Les acteurs de terrain craignent notamment que l'option d'un Haut-commissariat n'apporte pas la même garantie "en matière de prérogatives gouvernementales ou dans les moyens humains et financiers pour mener des politiques ambitieuses" qu'un ministère délégué ou secrétariat d'Etat dédié.
En outre, hypothèse d’un rattachement au Premier ministre n’a pas été retenue. Le décret indique en effet que le futur Haut-commissaire sera placé "auprès du ministre chargé de l'enfance", autrement dit Catherine Vautrin, et sera "en lien avec le ministre de l'Éducation nationale et le ministre de la Justice".

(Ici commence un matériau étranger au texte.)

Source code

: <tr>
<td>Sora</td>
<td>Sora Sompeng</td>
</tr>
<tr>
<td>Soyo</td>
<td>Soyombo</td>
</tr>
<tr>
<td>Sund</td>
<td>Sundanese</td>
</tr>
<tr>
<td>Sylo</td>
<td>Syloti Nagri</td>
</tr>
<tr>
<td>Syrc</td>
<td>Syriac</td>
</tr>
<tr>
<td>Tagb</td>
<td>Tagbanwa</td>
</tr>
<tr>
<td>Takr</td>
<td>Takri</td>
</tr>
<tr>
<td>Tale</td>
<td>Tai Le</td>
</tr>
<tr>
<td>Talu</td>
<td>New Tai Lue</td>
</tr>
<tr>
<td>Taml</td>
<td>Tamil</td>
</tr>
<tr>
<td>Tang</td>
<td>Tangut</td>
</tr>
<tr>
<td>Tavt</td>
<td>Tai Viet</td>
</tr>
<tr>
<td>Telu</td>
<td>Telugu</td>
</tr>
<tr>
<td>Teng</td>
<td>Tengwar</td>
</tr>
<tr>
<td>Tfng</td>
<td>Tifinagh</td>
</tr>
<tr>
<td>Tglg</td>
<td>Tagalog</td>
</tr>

"Le haut-commissaire à l'enfance apporte son concours à la définition, la coordination, la promotion, la mise en œuvre et l'évaluation des politiques conduites en matière d'enfance, en particulier en matière de protection de l'enfance, de santé de l'enfant, de soutien à la parentalité, d'adoption, de petite enfance et d'accueil du jeune enfant" et "contribue également à l'élaboration et à la mise en œuvre des politiques conduites à l'égard des professionnels de l'enfance", selon le décret. Ce dernier liste les missions du haut-commissaire : conduite de la concertation et du dialogue avec les acteurs ; coordination des travaux au niveau interministériel ; propositions d’orientations en matière de protection de l’enfance (lutte contre les violences, renforcement de l’action de l’État, amélioration de l’accueil, promotion du bien-être et de la santé des enfants, protection dans le champ du numérique…) ; suivi et évaluation des politiques engagées.